The performers did not know each other before, and the assistants were ignorant of Rothbart’s work. But they did not hesitate to take part: the extravagance of a New York artist in a deserted place in Aachen, hidden hot springs opened – the invitation was intriguing.
The performance did not demand extravagant gestures. The actors were silent and moved slowly recognizing the character and weight of the sculptures. Rothbart had wished the attendant to appear in black like a Japanese Bunraku puppeteer. This detail indicated the ceremonial theatricality of the action.
The dominant spectators of the performance were three cameras. They saw more than the visitors present and the performers as one of them dived underwater with the chains.
The underwater shots, in contrast to the slow-motion ceremony on the ground, show a lively and sounding encounter of the aluminum chains, the hollow glass spheres, the stones of the shaft and the saturated water. They suggest a microcosmic playful meeting of the DNA double helix chains and the clusters of hydrogen molecules, the ones closely knit together, the others uniting for fragments of seconds.
Many sources of “living” water are visited around the world; some are related to the history of Saints, others are renowned for their healing power. All of them reflect man´s need for clear and healthy water.

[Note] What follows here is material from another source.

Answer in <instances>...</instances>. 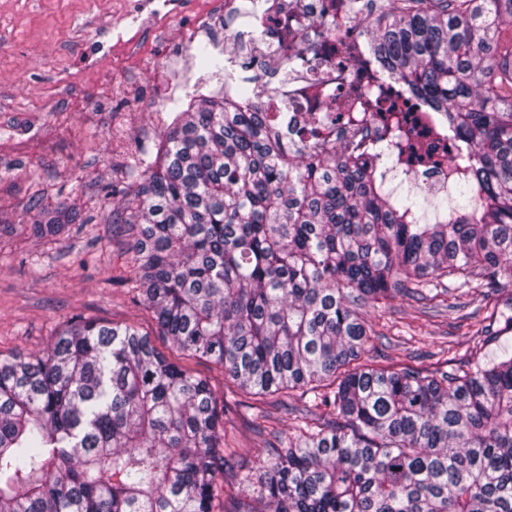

The water of the Pockenpuetzchen as of other springs in Aachen is one of the veterans of all sources – at an age of about twenty thousand years (full of memories, as some scientists believe), each kilogram of it contains four and a half grams of minerals: sodium, chloride, fluorine, arsenic – a “heavy” water – and it is hot. When the Romans found this northern valley steaming they settled down and built a spa.
The New Yorker Daniel Rothbart has entered this two-thousand-year-old area with a timid, but tenacious attitude of appropriation. These chains in patterns of twigs and vegetative proliferations embracing colorful glass balls, swimming once in fish nets of the Pacific Ocean, put down now into deep holes of the European continent, touching the arteries of the globe and bringing up its juice – the conception of a site-specific performance has been so happily realized because he came from afar and met an ideogram which he had not imagined before.